Nessa interseção ocorrem hoje alguns dos maiores congestionamentos americanos. Devido a várias décadas de subinvestimento e a um acentuado incremento no tráfego de mercadorias pesadas, as estradas da Califórnia estão em petição de miséria. Segundo o deliciosamente preciso "índice internacional de rugosidade", as únicas rodovias em piores condições estão em Nova Jersey, que tem a desculpa de seus invernos gelados. Diques estão ruindo nas imediações de Sacramento, ameaçando terras agrícolas e subúrbios. Não surpreende que, persuadidos pelo governador Arnold Schwarzenegger, o eleitorado californiano autorizou em novembro a emissão de quase US$ 20 bilhões em bônus para cobrir despesas com obras relacionadas a transporte, e outros US$ 4 bilhões para controle de enchentes.

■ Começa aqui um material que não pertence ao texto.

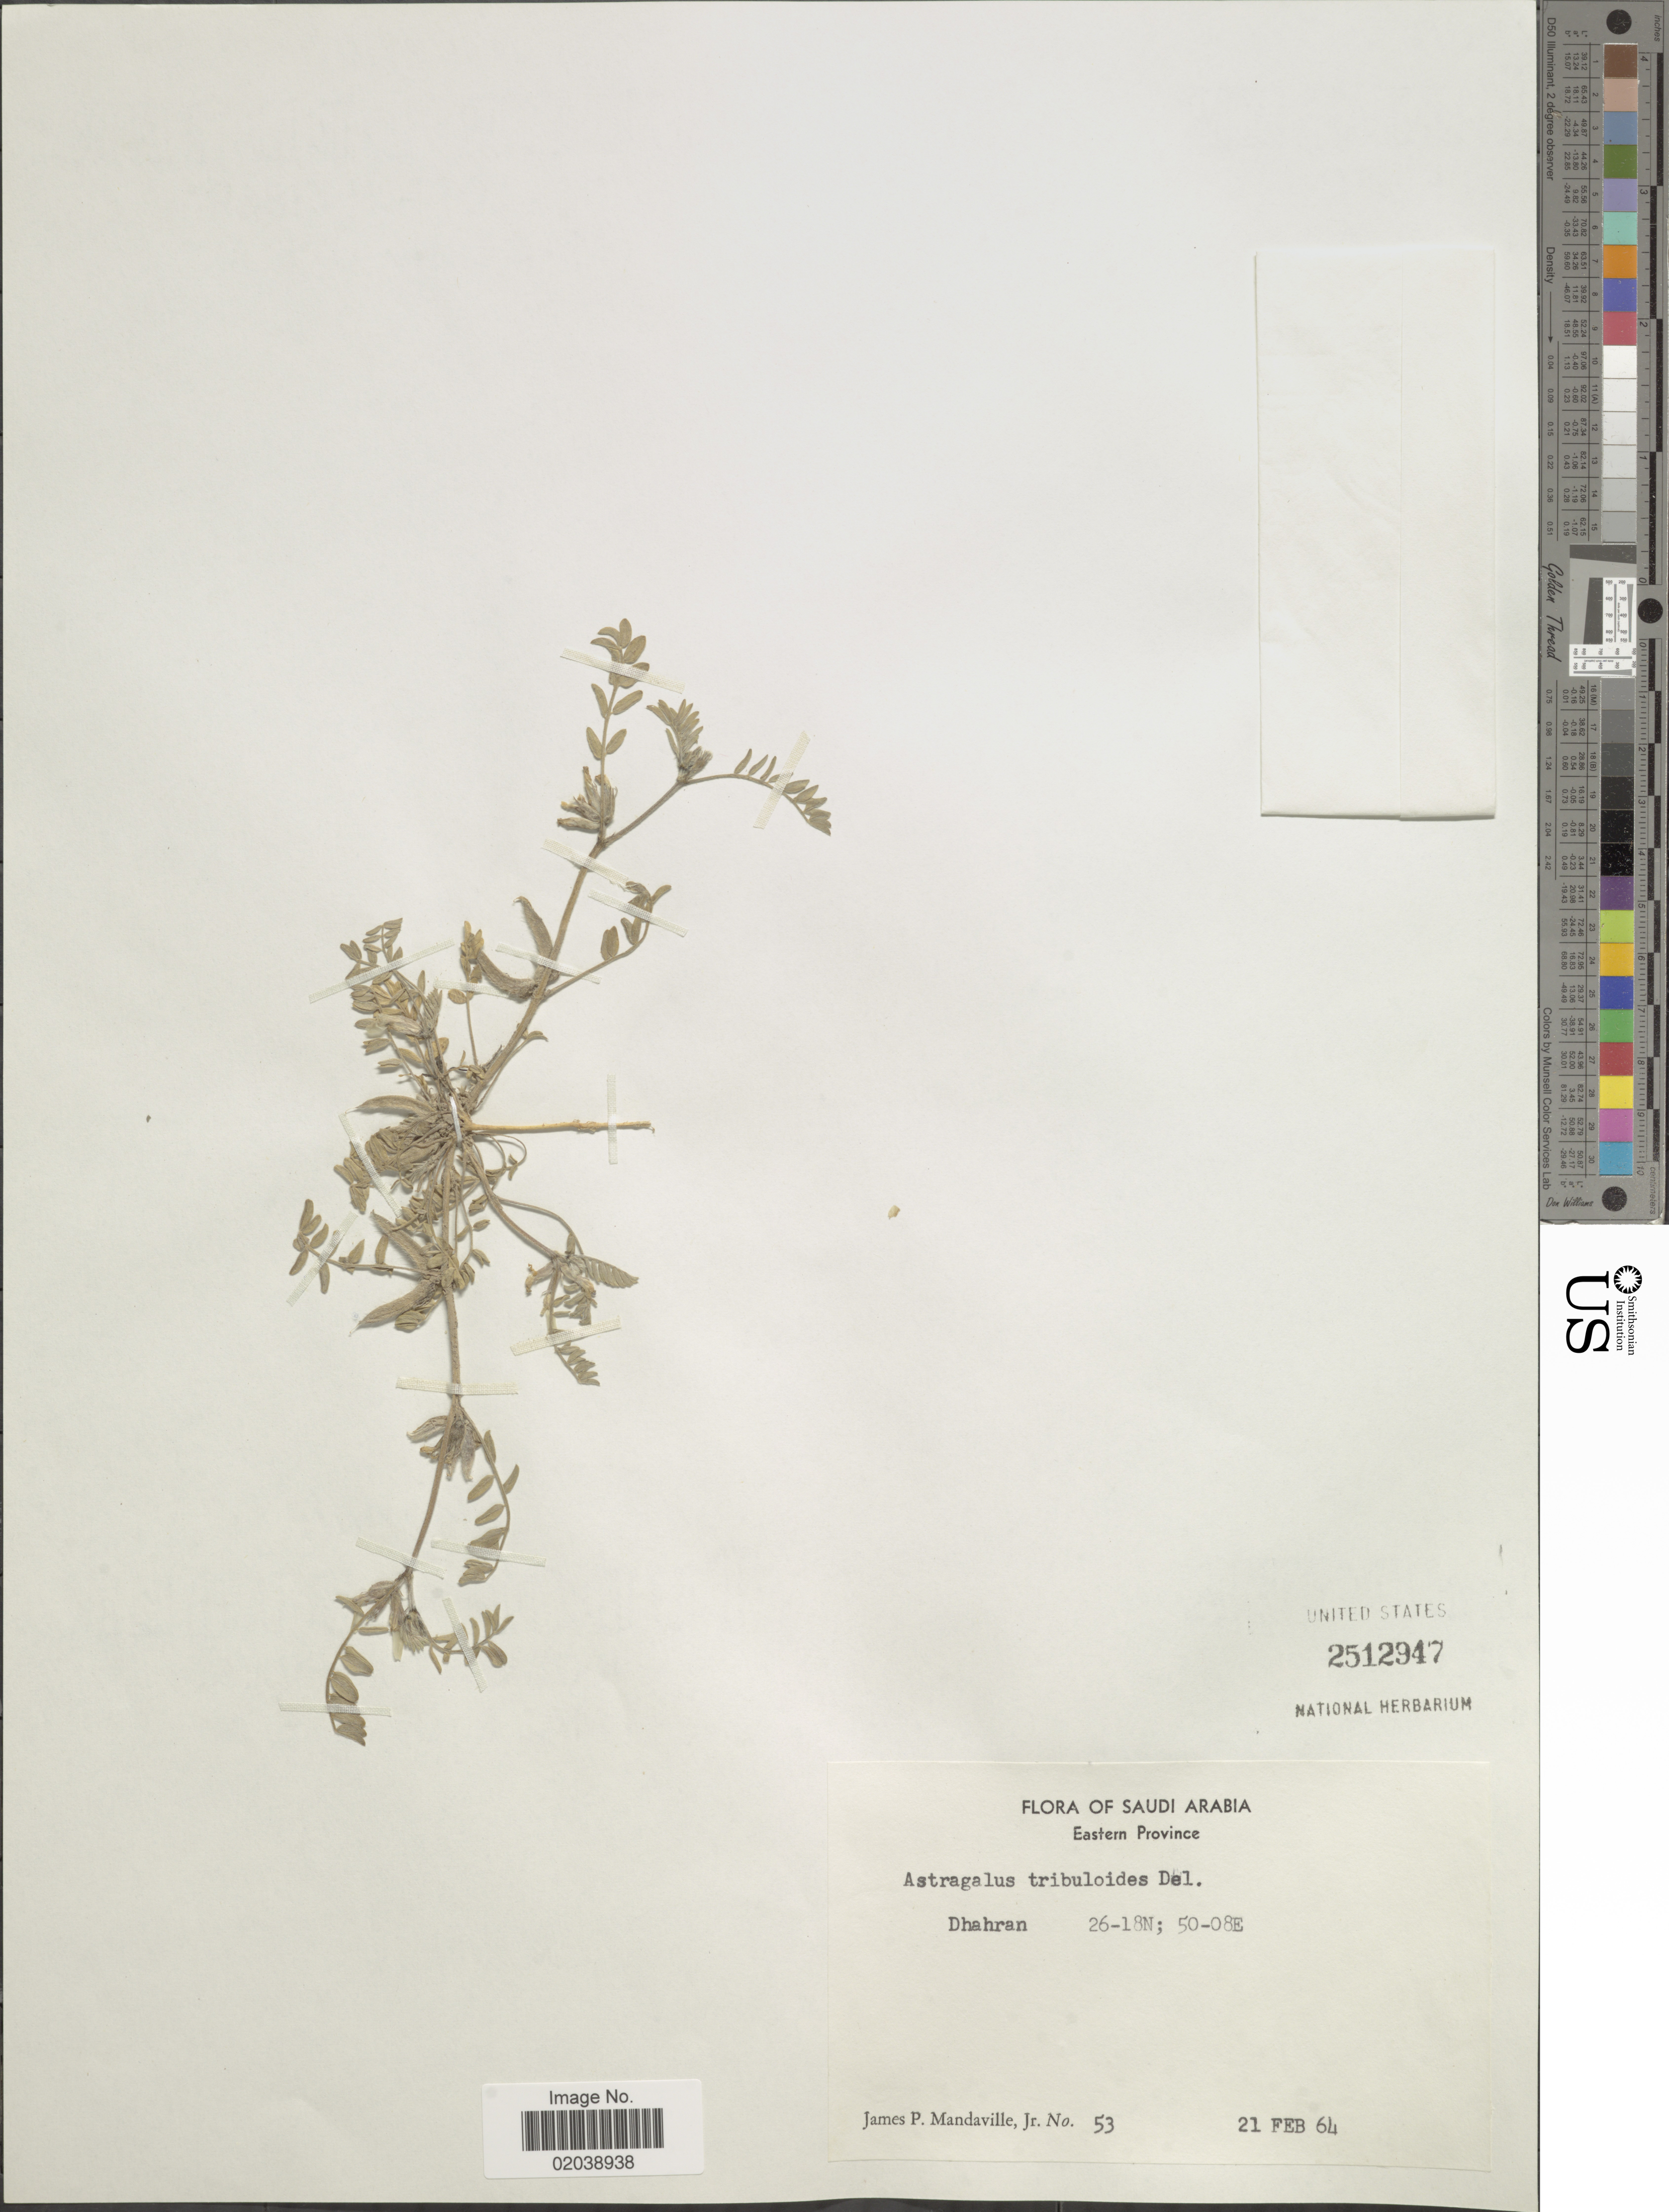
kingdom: Plantae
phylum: Tracheophyta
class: Magnoliopsida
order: Fabales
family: Fabaceae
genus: Astragalus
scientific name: Astragalus tribuloides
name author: Delile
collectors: J. Mandaville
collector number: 53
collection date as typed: Transcribed d/m/y: 21/2/64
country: Saudi Arabia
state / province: Ash Sharqiyah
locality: Saudi Arabia, Eastern Province, Dhahran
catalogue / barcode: US 2512947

O que foi amplamente elogiado como uma solução ousada de longo alcance para os problemas de infra-estrutura do Estado é, de fato, pouco mais que um remendo. A remuneração dos bônus terá de vir dos impostos em geral. Uma vez que subir impostos é, na Califórnia, politicamente desagradável, tudo o que as medidas referentes à infra-estrutura fizeram foi liberar dinheiro que teria sido gasto no futuro. Com os bônus, o ônus do custeio das estradas do Estado foi jogado também nas costas de todos os contribuintes, em vez de punir aqueles que mais usam as rodovias. Isso é indesejável do ponto de vista econômico; é ainda uma oportunidade perdida, pois há um modo simples de fazer as pessoas pagarem pelo uso das rodovias.

Os impostos sobre a gasolina que cobriram os custos de grande parte do sistema de auto-estradas americanas no pós-guerra foram comidos pela inflação e pela melhoria na eficiência no consumo de combustível. O imposto federal, de 18,4 centavos de dólar por galão, não sobe desde 1993. Na Califórnia, o imposto de 18 centavos de dólar continuou inalterado desde 1994. Em termos reais, para percorrer uma milha, os motoristas no Estado hoje pagam cerca de um terço em impostos sobre o consumo de combustível, em comparação com o início dos anos 60, segundo o Instituto de Políticas Públicas da Califórnia. Mas elevar tais impostos é politicamente difícil. Duas vezes nos últimos dois anos o governador de Minnesota, Tim Pawlenty, vetou projetos de lei para o setor de transportes que envolviam alta de impostos. "Como podem ser tão estúpidos?" perguntou sobre os que defendiam um desses projetos - palavras que agora voltaram para assombrá-lo.

Isso teria menos importância se dinheiro privado estivesse sendo aplicado em larga escala em infra-estrutura, ou se estivessem sendo descobertas novas maneiras de controlar a demanda. Nada disso está acontecendo. Em parte devido ao enorme mercado de dívida pública (cuja remuneração é isenta de impostos), é freqüentemente mais fácil, para os Estados, arcarem com seus próprios sonhos, em vez de entregar o desenvolvimento dos projetos à iniciativa privada. Uma nova estrada que operará com sistema de cobrança de pedágio no Texas e está sendo construída por uma empresa espanhola atraiu protestos indignados. O Reino Unido e a Europa estão bem mais avançados em relação aos EUA no recurso a parcerias público-privadas, assim como progrediram mais do que os EUA na atribuição de preços a congestionamentos. "Aqui é a terra da liberdade", ironiza Richard Little, da Universidade do Sul da Califórnia.

O colapso da ponte em Minnesota poderá contribuir para mudança de atitudes. Uma pesquisa Gallup em nível nacional feita logo depois do acidente descobriu que mais de metade dos entrevistados acreditam que o desastre sinalizou amplas inadequações no sistema de transportes do país. Quase 75% manifestaram-se favoráveis a gastos de US$ 100 bilhões para reformar pontes. Mas pesquisas de opinião tendem a revelar vigoroso apoio a gastos em praticamente qualquer coisa. A questão real é se os americanos estão dispostos a pagar mais impostos em troca de uma infra-estrutura melhor .

Em um Estado, essa pergunta poderá em breve ser respondida. Um arrependido Pawlenty agora parece estar considerando a possibilidade de aumentar o imposto sobre o consumo de gasolina.